LENTERAJATENG, JAKARTA — Unit Usaha Syariah Bank Jateng kembali meraih pengakuan di tingkat nasional setelah memperoleh penghargaan The Best Banking Sharia Business Unit 2026 kategori aset Rp5 triliun hingga di bawah Rp10 triliun dalam ajang “15th Infobank-Isentia Digital Brand Awards 2026.”
Penghargaan tersebut menjadi bagian dari forum nasional bertajuk “Indonesia Digital Forum 2026: Reaching The Unbanked Amidst Cyber Threats and Cost Living Crisis” yang membahas tantangan dan peluang industri jasa keuangan di era digital.
Bambang Widyatmoko mengatakan, capaian tersebut menjadi bukti bahwa layanan syariah Bank Jateng semakin dipercaya masyarakat. “Penghargaan ini menjadi penyemangat bagi kami untuk terus mengembangkan layanan perbankan syariah yang inovatif, inklusif, dan mampu menjawab kebutuhan masyarakat,” katanya saat menerima penghargaan tersebut secara langsung, di Hotel Indonesia Kempinski Jakarta, Jumat (22/5/2026).
Menurut Bambang, Bank Jateng akan terus memperkuat transformasi digital dan kualitas layanan pada sektor syariah agar mampu bersaing di industri keuangan nasional. “Kami optimistis potensi pertumbuhan perbankan syariah masih sangat besar.
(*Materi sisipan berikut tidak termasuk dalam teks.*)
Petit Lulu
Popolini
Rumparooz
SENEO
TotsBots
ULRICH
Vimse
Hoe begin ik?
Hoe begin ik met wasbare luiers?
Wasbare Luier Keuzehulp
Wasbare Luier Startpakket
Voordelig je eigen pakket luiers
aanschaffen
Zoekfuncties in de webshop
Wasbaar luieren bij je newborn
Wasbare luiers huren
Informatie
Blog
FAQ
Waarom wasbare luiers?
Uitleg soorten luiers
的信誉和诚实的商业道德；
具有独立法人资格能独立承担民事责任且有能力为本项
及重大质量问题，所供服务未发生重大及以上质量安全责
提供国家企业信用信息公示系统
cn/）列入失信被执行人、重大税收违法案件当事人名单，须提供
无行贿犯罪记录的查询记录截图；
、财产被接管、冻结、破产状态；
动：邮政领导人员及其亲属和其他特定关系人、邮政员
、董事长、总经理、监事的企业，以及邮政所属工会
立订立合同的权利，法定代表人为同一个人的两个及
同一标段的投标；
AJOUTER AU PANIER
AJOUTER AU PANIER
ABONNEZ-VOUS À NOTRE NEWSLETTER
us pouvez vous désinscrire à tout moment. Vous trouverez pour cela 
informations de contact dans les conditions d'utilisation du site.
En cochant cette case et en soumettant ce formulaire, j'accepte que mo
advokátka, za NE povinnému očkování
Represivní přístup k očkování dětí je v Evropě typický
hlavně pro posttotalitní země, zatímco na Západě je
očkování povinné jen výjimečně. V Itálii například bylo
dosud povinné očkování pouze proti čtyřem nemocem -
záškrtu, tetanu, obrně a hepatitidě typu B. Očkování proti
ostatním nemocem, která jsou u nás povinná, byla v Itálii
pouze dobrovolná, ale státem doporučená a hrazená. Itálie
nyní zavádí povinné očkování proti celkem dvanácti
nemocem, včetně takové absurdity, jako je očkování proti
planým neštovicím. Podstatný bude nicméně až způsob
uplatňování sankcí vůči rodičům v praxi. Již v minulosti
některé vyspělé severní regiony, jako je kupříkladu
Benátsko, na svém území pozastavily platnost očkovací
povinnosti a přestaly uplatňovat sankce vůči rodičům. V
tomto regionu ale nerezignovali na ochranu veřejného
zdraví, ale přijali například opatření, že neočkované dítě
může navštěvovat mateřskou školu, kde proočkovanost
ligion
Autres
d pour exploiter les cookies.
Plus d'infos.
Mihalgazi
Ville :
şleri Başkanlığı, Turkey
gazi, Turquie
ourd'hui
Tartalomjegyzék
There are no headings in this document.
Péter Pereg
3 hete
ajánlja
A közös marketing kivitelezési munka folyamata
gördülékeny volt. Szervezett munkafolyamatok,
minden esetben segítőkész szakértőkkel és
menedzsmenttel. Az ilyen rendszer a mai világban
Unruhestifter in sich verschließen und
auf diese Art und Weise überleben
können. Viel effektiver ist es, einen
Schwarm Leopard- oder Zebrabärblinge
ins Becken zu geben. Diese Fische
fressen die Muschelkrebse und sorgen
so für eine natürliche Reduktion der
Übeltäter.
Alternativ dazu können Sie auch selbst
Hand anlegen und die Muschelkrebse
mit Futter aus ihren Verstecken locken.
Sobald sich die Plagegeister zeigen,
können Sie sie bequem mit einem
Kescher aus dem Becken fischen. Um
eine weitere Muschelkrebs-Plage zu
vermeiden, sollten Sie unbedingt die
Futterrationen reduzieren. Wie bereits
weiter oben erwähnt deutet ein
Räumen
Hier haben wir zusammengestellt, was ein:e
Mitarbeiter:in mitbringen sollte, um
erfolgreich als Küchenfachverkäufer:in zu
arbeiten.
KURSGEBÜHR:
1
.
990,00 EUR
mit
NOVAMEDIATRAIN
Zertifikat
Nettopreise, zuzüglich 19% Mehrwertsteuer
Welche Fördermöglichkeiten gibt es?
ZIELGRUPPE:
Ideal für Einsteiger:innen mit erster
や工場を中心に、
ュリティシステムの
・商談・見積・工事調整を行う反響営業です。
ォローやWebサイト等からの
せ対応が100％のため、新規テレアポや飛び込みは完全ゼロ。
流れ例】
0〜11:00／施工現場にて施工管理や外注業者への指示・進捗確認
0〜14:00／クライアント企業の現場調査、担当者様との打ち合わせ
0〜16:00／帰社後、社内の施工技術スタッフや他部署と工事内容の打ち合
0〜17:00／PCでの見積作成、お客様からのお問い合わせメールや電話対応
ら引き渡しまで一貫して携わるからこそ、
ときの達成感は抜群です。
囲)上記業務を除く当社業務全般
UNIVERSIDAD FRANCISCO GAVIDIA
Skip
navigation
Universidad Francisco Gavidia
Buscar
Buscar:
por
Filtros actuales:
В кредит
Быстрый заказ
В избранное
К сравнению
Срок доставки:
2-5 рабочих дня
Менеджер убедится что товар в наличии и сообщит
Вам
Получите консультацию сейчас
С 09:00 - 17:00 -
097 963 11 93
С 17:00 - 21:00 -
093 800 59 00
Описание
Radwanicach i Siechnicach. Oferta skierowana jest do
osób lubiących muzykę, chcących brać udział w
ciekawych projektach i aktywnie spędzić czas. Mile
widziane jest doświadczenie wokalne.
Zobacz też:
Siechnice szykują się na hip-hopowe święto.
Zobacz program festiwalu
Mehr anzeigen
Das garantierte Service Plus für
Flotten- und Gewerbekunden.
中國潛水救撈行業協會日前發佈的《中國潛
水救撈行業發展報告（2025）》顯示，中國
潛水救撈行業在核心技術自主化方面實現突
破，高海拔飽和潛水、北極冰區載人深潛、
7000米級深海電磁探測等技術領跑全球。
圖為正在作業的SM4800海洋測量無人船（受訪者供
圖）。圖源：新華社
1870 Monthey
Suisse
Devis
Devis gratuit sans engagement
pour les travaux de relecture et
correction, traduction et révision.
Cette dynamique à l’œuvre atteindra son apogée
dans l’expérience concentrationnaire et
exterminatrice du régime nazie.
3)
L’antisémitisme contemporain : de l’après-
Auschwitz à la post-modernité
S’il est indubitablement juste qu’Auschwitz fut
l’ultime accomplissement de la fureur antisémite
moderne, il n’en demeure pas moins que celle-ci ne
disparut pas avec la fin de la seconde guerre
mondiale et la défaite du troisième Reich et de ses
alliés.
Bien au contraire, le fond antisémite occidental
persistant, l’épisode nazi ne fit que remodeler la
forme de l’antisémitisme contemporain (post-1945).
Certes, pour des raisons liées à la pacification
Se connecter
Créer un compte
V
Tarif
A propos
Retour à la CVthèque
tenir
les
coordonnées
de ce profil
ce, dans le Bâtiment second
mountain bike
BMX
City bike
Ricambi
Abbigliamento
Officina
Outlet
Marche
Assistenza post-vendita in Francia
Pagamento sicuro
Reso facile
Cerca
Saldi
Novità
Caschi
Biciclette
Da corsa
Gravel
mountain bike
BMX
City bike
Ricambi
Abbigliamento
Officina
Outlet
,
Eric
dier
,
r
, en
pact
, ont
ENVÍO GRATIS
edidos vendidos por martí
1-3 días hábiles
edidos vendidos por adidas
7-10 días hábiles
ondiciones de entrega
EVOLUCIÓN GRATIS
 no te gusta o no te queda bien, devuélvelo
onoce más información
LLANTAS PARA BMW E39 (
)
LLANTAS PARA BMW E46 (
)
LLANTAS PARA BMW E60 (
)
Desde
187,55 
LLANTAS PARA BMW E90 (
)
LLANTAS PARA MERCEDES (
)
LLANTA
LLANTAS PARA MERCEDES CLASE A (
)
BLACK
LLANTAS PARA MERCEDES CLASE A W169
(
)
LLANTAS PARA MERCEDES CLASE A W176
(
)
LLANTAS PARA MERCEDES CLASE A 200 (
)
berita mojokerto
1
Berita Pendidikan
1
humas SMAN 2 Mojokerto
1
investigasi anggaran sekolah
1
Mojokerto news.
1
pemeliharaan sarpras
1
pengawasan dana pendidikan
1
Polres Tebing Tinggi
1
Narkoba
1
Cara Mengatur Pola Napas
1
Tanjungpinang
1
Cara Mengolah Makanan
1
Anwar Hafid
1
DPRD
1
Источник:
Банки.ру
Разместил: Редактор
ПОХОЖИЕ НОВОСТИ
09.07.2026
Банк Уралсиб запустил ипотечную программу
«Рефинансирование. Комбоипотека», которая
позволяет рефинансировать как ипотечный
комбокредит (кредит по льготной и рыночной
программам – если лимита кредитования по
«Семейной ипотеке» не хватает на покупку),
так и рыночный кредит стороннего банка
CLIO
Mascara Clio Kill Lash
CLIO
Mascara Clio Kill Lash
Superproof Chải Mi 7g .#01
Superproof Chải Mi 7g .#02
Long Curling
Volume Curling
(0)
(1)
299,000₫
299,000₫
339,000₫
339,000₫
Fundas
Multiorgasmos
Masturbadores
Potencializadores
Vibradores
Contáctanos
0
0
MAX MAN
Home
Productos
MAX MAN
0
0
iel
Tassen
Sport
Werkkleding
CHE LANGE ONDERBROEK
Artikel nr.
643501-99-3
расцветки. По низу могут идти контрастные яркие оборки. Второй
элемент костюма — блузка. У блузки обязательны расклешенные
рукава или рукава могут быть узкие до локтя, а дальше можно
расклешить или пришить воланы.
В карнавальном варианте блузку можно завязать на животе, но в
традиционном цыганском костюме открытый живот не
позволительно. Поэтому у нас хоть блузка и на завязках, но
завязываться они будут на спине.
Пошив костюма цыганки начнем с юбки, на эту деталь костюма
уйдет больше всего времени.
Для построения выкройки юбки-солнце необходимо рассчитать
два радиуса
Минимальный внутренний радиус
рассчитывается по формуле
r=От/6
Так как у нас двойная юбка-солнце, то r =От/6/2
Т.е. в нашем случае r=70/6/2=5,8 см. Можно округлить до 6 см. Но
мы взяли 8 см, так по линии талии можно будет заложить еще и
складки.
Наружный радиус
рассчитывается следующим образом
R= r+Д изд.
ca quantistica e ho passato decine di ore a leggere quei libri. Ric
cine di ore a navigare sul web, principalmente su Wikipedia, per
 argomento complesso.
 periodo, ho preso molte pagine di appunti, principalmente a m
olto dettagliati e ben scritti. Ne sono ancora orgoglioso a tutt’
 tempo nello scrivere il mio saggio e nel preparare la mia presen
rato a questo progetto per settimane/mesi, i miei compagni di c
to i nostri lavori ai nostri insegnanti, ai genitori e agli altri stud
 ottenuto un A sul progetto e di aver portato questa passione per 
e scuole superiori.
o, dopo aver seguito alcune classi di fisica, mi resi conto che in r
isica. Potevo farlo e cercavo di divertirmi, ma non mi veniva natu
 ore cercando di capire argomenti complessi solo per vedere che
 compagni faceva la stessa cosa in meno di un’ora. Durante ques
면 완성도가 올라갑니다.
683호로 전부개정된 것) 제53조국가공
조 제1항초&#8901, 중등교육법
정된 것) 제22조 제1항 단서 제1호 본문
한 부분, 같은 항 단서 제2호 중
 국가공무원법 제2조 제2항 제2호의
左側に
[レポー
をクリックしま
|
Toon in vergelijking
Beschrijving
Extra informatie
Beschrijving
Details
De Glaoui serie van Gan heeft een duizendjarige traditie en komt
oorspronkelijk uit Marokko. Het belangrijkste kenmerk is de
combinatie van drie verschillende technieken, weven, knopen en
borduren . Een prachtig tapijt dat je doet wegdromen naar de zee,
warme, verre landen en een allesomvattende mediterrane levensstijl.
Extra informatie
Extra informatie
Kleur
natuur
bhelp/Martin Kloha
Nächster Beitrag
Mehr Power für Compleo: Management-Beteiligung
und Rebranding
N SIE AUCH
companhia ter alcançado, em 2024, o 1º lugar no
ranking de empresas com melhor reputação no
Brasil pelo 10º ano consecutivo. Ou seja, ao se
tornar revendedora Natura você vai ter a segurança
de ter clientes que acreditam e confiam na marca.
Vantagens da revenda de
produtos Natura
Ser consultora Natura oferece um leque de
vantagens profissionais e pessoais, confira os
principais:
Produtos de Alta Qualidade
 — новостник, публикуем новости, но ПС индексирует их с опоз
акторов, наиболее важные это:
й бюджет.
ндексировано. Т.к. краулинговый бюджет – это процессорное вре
Karena itu pengembangan produk dan layanan akan terus kami dorong,” katanya.
Chairman Infobank Media Group Eko B Supriyanto menyebut interaksi digital kini memiliki pengaruh besar terhadap persepsi publik terhadap sebuah brand. “Interaksi digital semakin berpengaruh besar terhadap persepsi konsumen,” tambahnya.
Ia berharap, penghargaan tersebut dapat menjadi pemacu bagi perusahaan jasa keuangan untuk terus responsif dan adaptif menghadapi perkembangan teknologi dan perubahan perilaku masyarakat.
Metodologi penilaian penghargaan dilakukan melalui analisis berbasis AI yang memanfaatkan natural language processing (NLP) dan machine learning untuk membaca sentimen publik, termasuk memahami nuansa bahasa, istilah populer, hingga pola percakapan di media sosial dan platform digital.